When I see negative conflict in a group setting, the first thing I try to do is isolate it. I don’t want it to escalate, and I’d rather not have a conversation with two people in front of ten. So I try to quell the immediate issue and move the meeting forward. Then, afterwards I’ll circle back privately with the individuals as soon as possible. Together, more often than not – and ask what happened. I try to find out what’s on their minds, and understand each perspective. This is where it helps to know your staff, and whether there’s an underlying issue before the conflict even occurred. To do that, you need to not only know your team, but you need to be well-connected to a few key people on the team. The ones who can keep you informed of the temperature – whispers, rumors, new developments, old wounds. Smart managers have their go-to people who know what’s happening when you’re not around – and they trust and respect you enough to share.

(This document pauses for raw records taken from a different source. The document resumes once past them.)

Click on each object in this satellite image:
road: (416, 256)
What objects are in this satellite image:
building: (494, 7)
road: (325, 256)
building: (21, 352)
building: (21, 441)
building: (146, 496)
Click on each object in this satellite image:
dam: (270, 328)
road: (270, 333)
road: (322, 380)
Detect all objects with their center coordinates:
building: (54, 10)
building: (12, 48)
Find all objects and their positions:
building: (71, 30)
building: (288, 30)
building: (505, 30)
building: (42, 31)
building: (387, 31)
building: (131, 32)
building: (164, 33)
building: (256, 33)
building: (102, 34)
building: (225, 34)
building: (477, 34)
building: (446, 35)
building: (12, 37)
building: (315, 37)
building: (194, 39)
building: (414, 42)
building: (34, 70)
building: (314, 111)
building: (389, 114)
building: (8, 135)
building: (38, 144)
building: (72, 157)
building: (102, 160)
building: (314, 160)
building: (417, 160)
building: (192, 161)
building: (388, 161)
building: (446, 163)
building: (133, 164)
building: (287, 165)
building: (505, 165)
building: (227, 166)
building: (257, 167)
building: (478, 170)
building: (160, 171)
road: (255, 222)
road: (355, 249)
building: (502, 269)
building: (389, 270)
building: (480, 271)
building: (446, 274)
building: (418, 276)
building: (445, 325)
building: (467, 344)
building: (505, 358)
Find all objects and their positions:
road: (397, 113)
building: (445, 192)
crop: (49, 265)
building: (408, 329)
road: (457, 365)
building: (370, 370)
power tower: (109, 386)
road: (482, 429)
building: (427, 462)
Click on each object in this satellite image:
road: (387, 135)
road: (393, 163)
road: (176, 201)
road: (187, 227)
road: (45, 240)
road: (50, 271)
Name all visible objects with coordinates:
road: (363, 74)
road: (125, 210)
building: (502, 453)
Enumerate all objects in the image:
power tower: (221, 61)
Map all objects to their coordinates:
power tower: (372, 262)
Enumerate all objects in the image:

I like to try to address the conflict head-on — not necessarily in a negative or accusatory fashion, unless it’s warranted. There are some behaviors that are just not acceptable, and you have to be pretty firm and rigid when those circumstances arise. But, assuming it’s just a disagreement (they happen) or a situation somebody just ticks somebody else off, you need to get to the root of the problem. You can be a middleman and broker a truce. Let those involved in the conflict settle the disagreement. It doesn’t need to be a protracted negotiation. We all have other things to do. But if you can accomplish that, as opposed to dictating the terms of the truce on your own, you’re more likely to resolve the issue for good. Another thought to remember, and I’ve said candidly, many times, is that you don’t have to like everybody you work with. You don’t have to be friends, but you do have to treat everyone with respect, and not be detrimental to the team. Conflict drags down the whole team, so even if one person happens to be right, they may still be doing more harm than good.
MG: That is a really good point. Being right doesn’t always justify the emotional tension.
SD: Absolutely. Sometimes the best way to be right is to keep your mouth shut. It’s usually not a life-or-death matter. Sometimes, you just need to keep your mouth shut and wait for a more appropriate time to deal with a conflict or an issue.